Die Freunde des Innenministers sagen: "Bei Parteitagen hat Herrmann immer die besseren Wahlergebnisse als Söder gehabt." Sie sind überzeugt: Allein ein breiter Parteitagsbeschluss vermag die CSU zu befrieden. Die Söder-Fans pochen auf das Vorrecht der Fraktion. Sie denken: Eine weitere Abstimmung am Parteitag, ein Medienspektakel sondergleichen, würde die Gräben in der CSU nur noch tiefer ziehen.

Und sie unken über einen möglichen "zweiten Beckstein" - einen guten Innenminister, für den das Amt des Regierungschefs allerdings eine Nummer zu groß sei.

Wer wen wählt, diese Grenzen verlaufen in der Fraktion fließend: Es gibt Oberbayern, die verehren Söder wie Teenager einen Rockstar, obwohl ihre Bezirkschefin Ilse Aigner ganz andere Töne vorgibt. Und es gibt Abgeordnete aus Söders fränkischem Umfeld, die würden jeden wählen, nur ihn nicht: Söder. In der Fraktion kursiert eine Liste, die ist streng kategorisiert: in "Söder" und "Nicht-Söder".

Wer einen Eindruck von den Gefühlen bekommen will, mit denen Herrmann und Söder in der Partei betrachtet werden, sollte sich an die Landesversammlung der Jungen Union Anfang November erinnern. Gefühle spielen in der CSU eine besonders große Rolle, und nirgendwo werden sie authentischer zur Schau gestellt als bei der JU. Es war Delegiertenabend in Erlangen, Markus Söder schwebte überraschend ein, viele Jungunionisten begrüßten ihn ekstatisch. Manche aber blieben auch demonstrativ sitzen, ihnen missfiel die Choreografie, die sie von Söder maßgeblich mitgestaltet wähnten.

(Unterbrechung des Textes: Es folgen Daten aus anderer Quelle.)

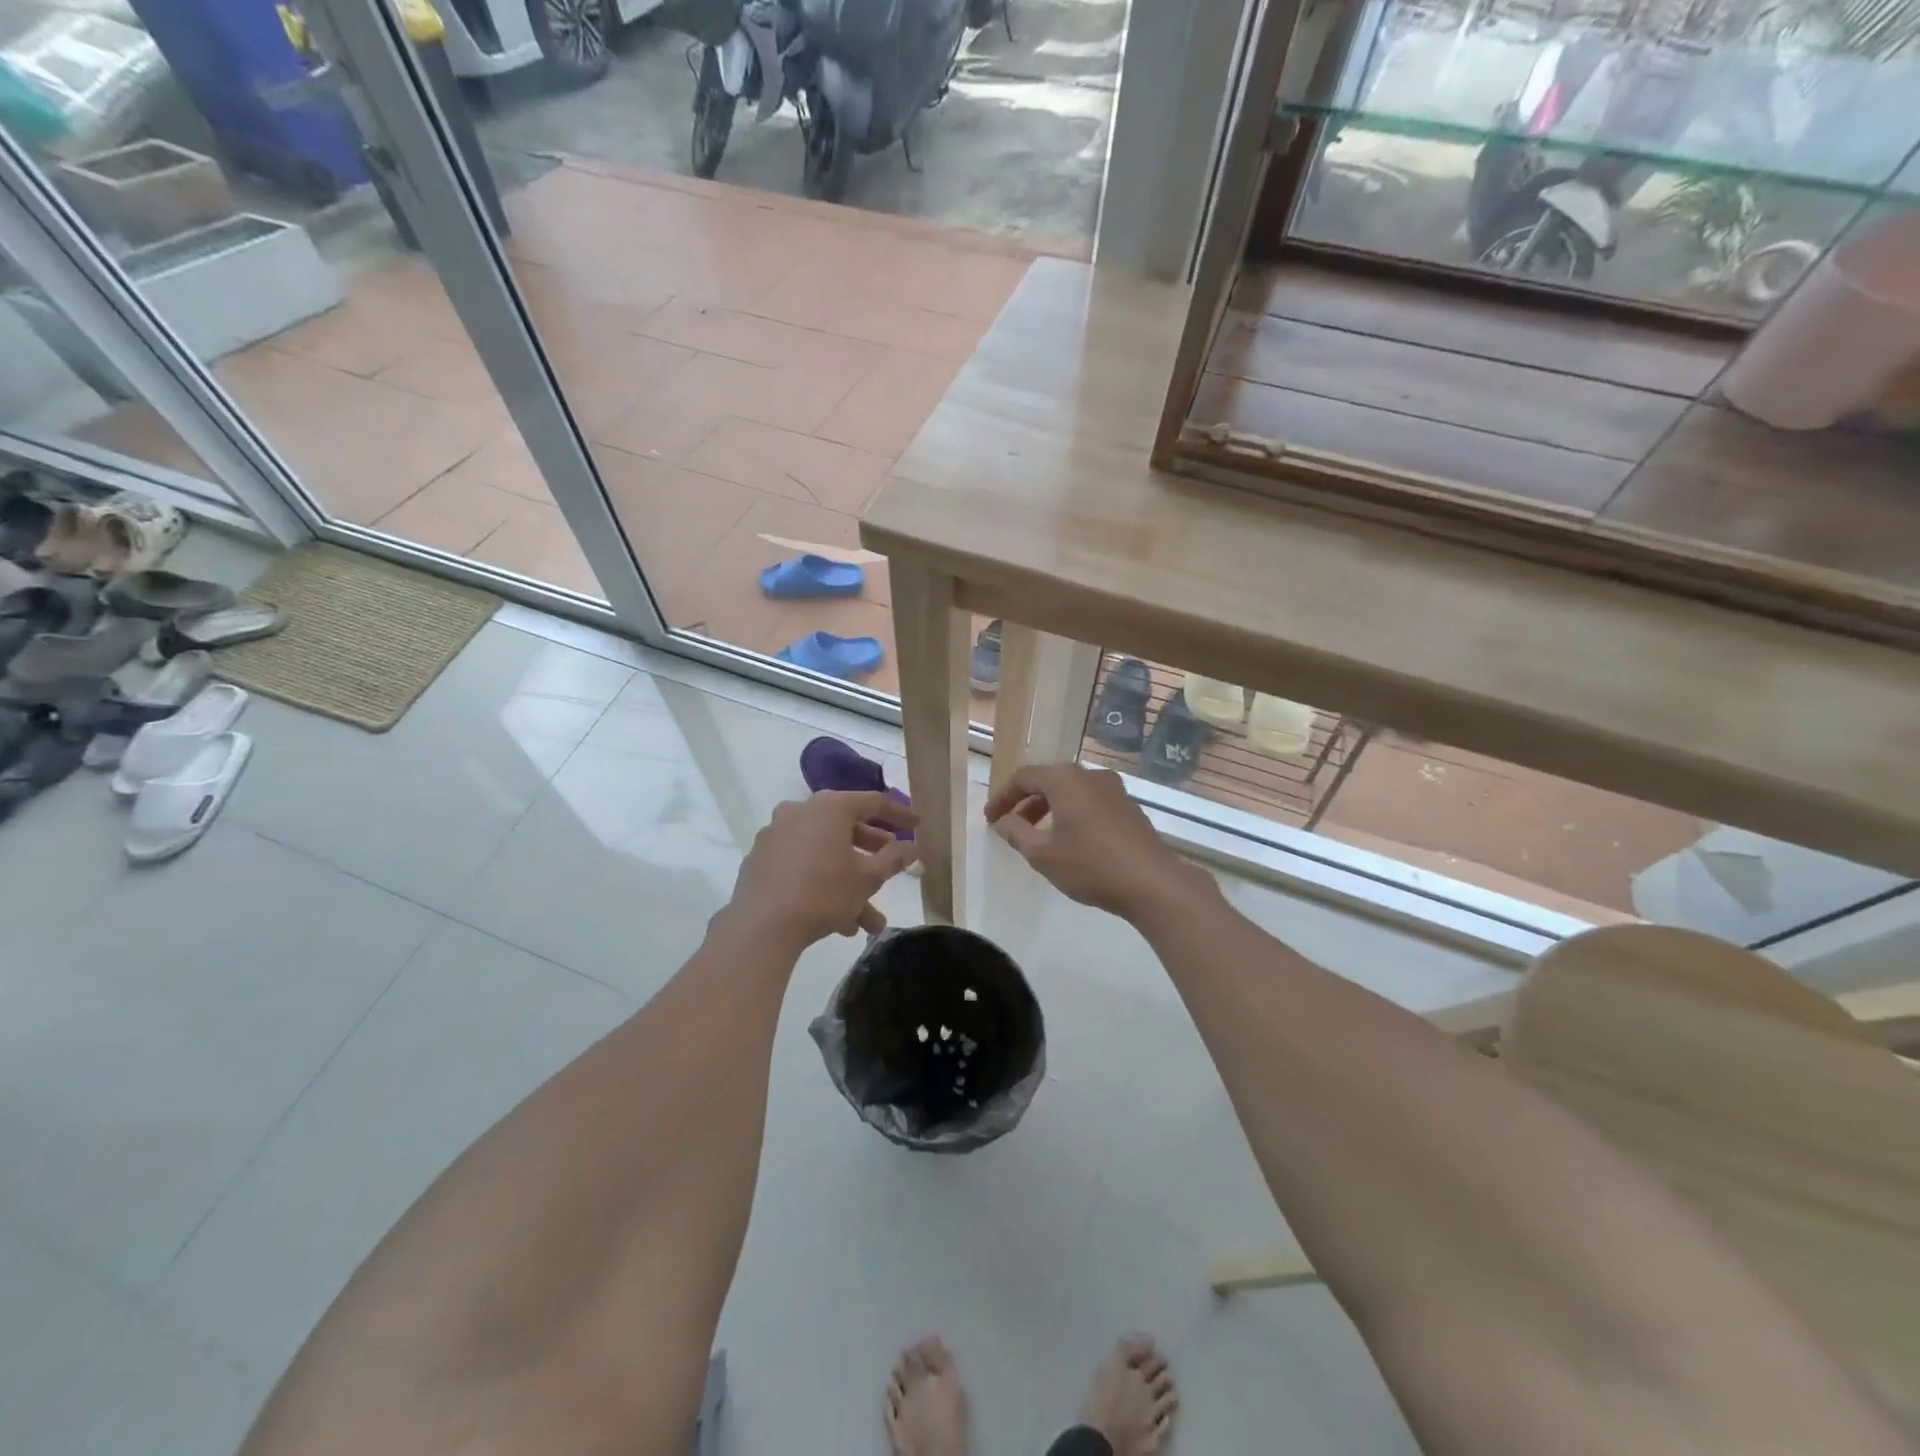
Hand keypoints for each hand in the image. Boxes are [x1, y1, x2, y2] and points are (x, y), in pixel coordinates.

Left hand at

Joachim Herrmann war bei der JU ein paar Stunden vorher zu Gast, da standen alle auf. 38,8 Prozent hatte er bei der Bundestagswahl geholt, im Grunde ein Desaster. Doch JU-Chef Hans Reichhart sagte: "Du warst nicht nur unser Spitzenkandidat, sondern unser Kandidat der Herzen. Wir waren stolz darauf, für dich Wahlkampf zu machen. Es war uns eine Ehre." Es gab tosenden Applaus. Die Botschaft: Söder wird geliebt, aber er wird auch abgelehnt. Herrmann wird von allen geachtet. Söder und Herrmann, die fränkischen Nachbarn, das sind ja zwei, die sich verstehen: Die Familien feiern Geburtstag gemeinsam, man trifft sich auch sonst mal privat - so erzählen das jedenfalls Söders Leute.

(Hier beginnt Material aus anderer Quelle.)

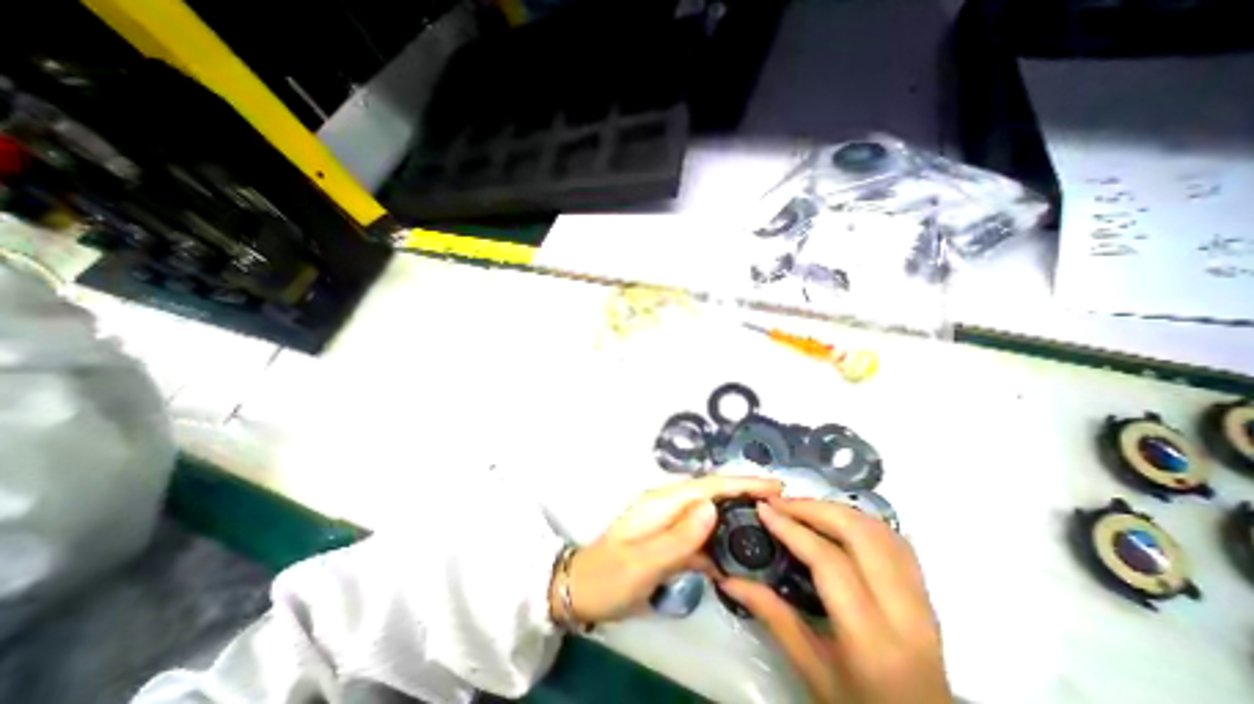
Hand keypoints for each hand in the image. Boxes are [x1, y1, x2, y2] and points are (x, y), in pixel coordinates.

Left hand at [549, 475, 779, 623]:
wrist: (582, 591)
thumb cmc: (610, 576)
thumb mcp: (644, 560)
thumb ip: (679, 536)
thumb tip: (714, 507)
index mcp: (662, 502)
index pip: (709, 486)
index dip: (742, 483)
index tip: (775, 486)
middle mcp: (668, 505)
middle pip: (713, 494)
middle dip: (744, 494)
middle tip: (781, 503)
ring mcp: (668, 521)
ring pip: (709, 513)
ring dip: (736, 516)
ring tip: (767, 523)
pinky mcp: (669, 539)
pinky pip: (700, 534)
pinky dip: (720, 540)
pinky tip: (736, 552)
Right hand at [715, 497, 949, 702]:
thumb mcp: (811, 669)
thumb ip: (772, 616)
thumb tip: (729, 579)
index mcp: (871, 639)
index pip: (829, 562)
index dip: (792, 528)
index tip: (763, 509)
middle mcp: (905, 614)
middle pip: (860, 535)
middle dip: (815, 508)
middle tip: (781, 503)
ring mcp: (922, 602)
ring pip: (881, 531)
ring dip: (837, 510)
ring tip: (803, 507)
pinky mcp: (926, 596)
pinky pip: (895, 542)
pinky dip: (861, 520)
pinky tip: (837, 521)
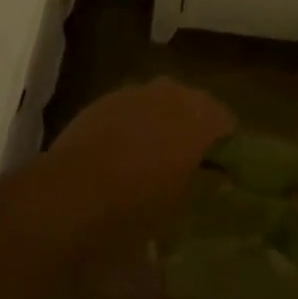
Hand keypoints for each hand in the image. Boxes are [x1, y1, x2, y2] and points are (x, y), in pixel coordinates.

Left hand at [47, 79, 234, 232]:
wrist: (70, 194)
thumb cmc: (135, 206)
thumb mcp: (181, 207)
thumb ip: (203, 183)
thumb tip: (215, 175)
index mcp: (200, 117)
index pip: (227, 123)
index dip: (226, 147)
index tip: (221, 171)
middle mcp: (173, 93)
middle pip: (195, 106)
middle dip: (194, 129)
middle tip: (189, 164)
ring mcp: (137, 91)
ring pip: (162, 102)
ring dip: (163, 123)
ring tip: (154, 158)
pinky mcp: (106, 98)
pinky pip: (132, 108)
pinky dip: (134, 124)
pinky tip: (123, 152)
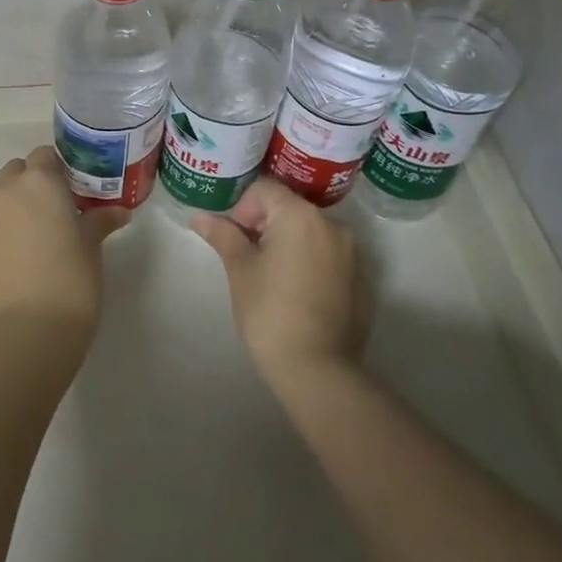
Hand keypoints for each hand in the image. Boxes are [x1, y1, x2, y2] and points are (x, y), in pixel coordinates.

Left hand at [0, 147, 128, 351]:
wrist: (31, 332)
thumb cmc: (72, 283)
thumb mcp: (92, 248)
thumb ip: (100, 221)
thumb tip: (120, 211)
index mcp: (41, 181)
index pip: (45, 156)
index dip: (56, 171)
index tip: (68, 193)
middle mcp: (6, 188)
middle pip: (15, 170)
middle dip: (29, 185)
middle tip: (47, 215)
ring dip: (3, 201)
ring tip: (18, 231)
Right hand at [192, 178, 373, 387]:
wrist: (318, 371)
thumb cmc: (270, 312)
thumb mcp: (239, 269)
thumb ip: (222, 235)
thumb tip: (198, 216)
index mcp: (300, 215)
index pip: (264, 189)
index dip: (243, 209)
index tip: (236, 239)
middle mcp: (332, 225)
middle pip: (290, 208)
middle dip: (266, 225)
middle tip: (249, 259)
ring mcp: (353, 254)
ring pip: (311, 233)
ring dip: (290, 244)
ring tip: (274, 278)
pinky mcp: (363, 282)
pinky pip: (330, 259)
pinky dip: (312, 265)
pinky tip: (299, 296)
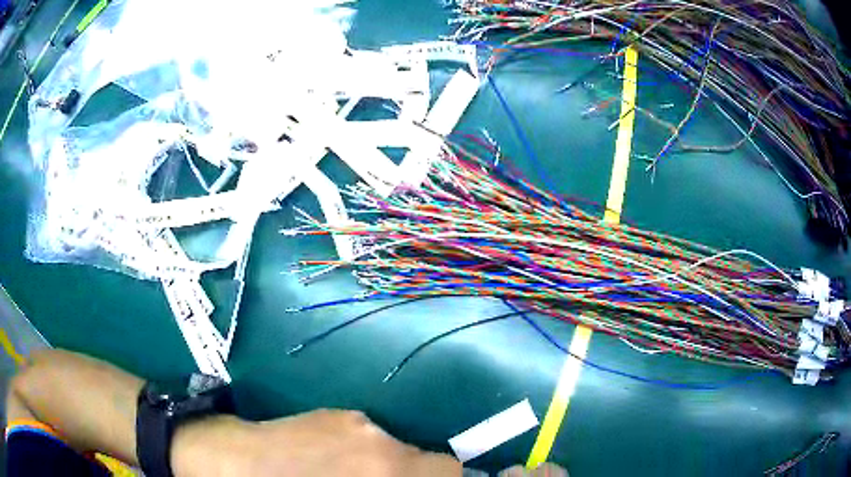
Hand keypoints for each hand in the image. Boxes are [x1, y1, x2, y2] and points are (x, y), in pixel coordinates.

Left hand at [172, 409, 461, 476]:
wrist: (224, 461)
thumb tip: (420, 476)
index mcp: (385, 469)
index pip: (451, 472)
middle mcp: (381, 442)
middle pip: (435, 462)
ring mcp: (357, 423)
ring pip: (402, 450)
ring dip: (393, 468)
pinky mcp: (337, 413)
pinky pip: (372, 438)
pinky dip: (368, 454)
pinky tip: (334, 464)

Von Herrmann sind solche Harmoniegeschichten über Söder nicht zu hören. Und das liege keineswegs nur daran, sagen Vertraute, dass er sein Privatleben grundsätzlich für sich behält. Steigt am Montag der Franken-Showdown? Oder bekommt Herrmann noch kalte Füße, weil seine Pläne für eine Kandidatur vorzeitig öffentlich wurden? Wer zehn Jahre Innenminister ist, habe keine Angst, sagen seine Unterstützer. Herrmann verstehe sich als Kind der Fraktion; dass er sich hier zur Wahl stelle und nicht nur am Parteitag, wäre für ihn selbstverständlich. Die Fraktion sei ja auch das Spielfeld, um das es für einen Ministerpräsidenten gehe.

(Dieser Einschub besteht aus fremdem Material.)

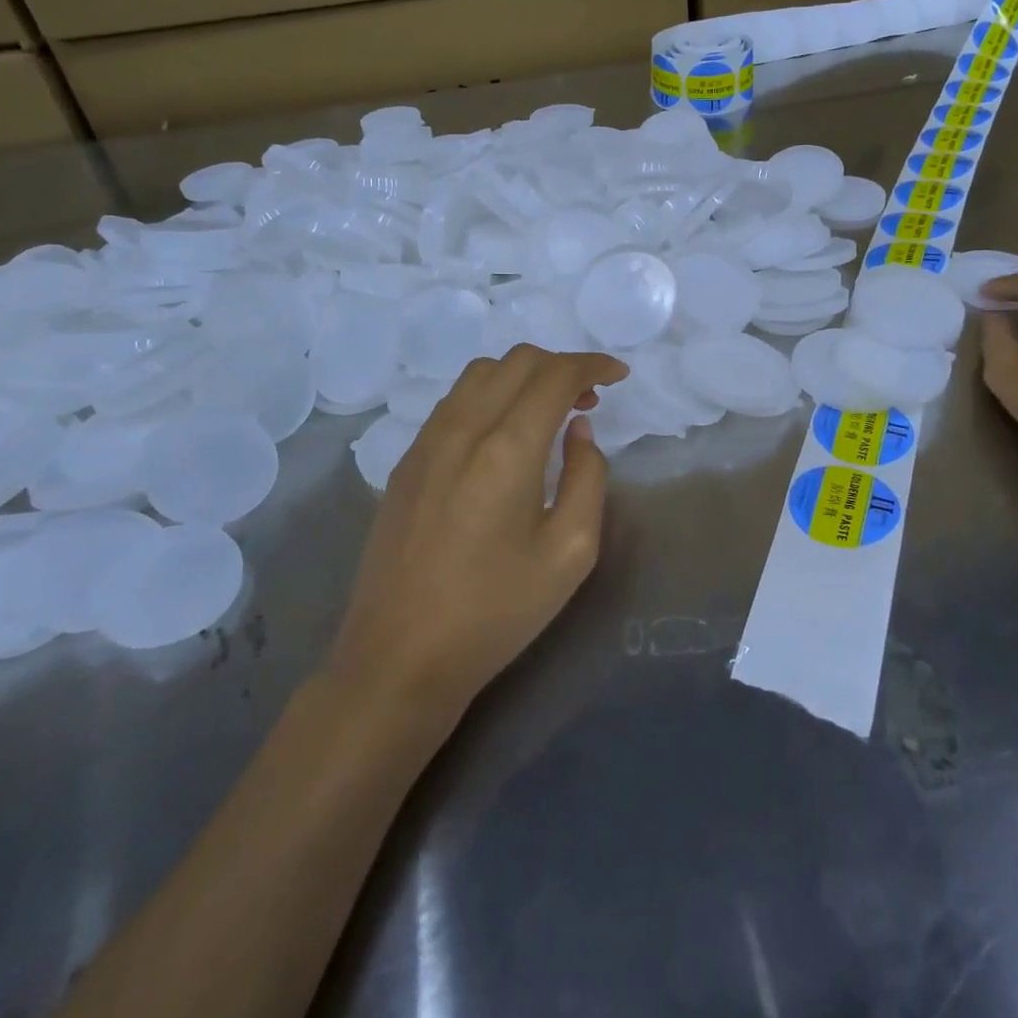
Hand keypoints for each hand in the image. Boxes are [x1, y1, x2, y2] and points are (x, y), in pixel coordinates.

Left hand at [330, 345, 628, 714]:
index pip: (554, 375)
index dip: (592, 365)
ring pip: (481, 373)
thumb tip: (578, 431)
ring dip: (524, 375)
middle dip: (562, 365)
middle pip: (517, 360)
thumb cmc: (495, 611)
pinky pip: (455, 401)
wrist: (399, 656)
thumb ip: (587, 477)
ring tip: (550, 411)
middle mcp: (462, 429)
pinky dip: (492, 394)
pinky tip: (505, 433)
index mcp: (506, 449)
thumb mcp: (569, 552)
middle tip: (590, 398)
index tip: (619, 376)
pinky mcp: (407, 461)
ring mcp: (427, 442)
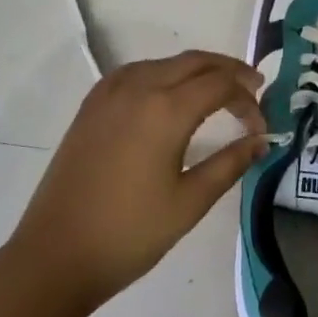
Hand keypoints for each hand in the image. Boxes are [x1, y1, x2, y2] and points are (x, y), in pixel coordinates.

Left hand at [9, 51, 267, 311]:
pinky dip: (164, 74)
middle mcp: (138, 87)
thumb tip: (261, 141)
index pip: (220, 84)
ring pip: (165, 63)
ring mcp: (110, 93)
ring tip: (218, 92)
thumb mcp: (189, 202)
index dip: (248, 99)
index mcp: (165, 109)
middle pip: (195, 61)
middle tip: (253, 91)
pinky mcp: (92, 105)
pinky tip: (170, 96)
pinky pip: (137, 72)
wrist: (55, 255)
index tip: (262, 126)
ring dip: (197, 70)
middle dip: (228, 72)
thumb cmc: (129, 233)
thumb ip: (230, 164)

Söder und Herrmann sind gemeinsam in diese Fraktion eingezogen, 1994 war das. Herrmann wurde 2003 sogar ihr Chef. Inzwischen liegen die Vorteile dort klar auf Söders Seite. Er ist der Favorit am Montag. Er hat die weit besseren Chancen, zu gewinnen. Aber er hat auch mehr, viel mehr zu verlieren.